WHAT YOU HAVE TO DO: Check every line of the material below, and show those that contain "scale".

PROVIDED DATA:
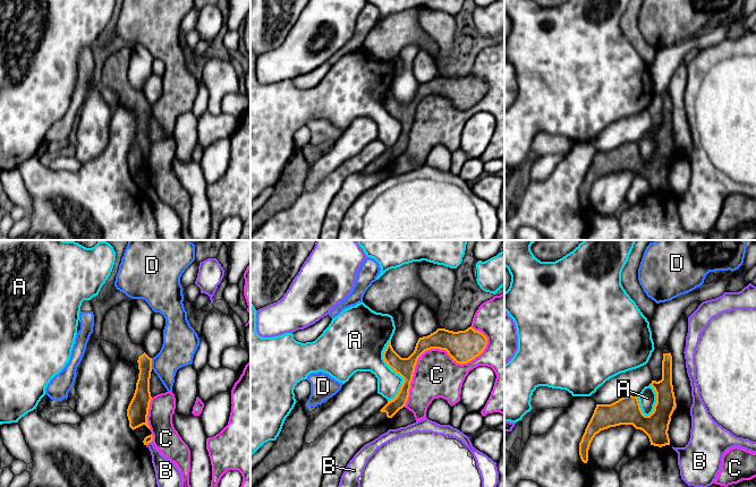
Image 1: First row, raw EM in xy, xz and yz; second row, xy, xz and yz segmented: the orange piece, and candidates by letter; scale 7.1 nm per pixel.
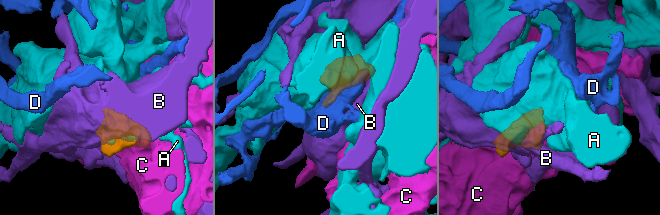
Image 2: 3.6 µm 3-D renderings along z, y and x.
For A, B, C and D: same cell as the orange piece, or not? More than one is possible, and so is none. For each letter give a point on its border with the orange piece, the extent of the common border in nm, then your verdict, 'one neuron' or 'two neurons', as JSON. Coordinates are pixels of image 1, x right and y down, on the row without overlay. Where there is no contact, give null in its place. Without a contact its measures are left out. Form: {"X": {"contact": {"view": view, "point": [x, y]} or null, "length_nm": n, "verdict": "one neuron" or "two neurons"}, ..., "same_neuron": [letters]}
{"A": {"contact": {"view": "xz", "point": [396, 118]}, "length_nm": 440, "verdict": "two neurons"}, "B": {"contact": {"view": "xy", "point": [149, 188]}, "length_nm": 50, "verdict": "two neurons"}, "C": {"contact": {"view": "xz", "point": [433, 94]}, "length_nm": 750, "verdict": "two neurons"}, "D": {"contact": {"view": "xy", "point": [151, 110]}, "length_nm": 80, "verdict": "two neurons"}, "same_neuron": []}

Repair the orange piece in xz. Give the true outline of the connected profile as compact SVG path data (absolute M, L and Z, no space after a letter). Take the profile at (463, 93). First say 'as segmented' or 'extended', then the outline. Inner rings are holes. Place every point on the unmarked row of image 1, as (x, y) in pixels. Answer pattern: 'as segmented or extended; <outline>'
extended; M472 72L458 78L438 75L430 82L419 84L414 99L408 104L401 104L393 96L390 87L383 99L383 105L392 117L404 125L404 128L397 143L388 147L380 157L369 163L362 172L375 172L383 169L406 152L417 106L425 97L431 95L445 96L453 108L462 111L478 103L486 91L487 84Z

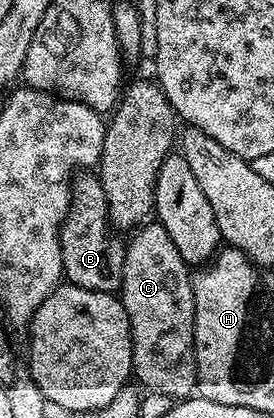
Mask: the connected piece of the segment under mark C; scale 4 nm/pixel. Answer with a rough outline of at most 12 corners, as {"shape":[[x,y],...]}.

SOLUTION TO THE EXERCISE:
Image 1: First row, raw EM in xy, xz and yz; second row, xy, xz and yz segmented: the orange piece, and candidates by letter; scale 7.1 nm per pixel.
Mask: the connected piece of the segment under mark C; scale 4 nm/pixel. Answer with a rough outline of at most 12 corners, as {"shape":[[x,y],...]}.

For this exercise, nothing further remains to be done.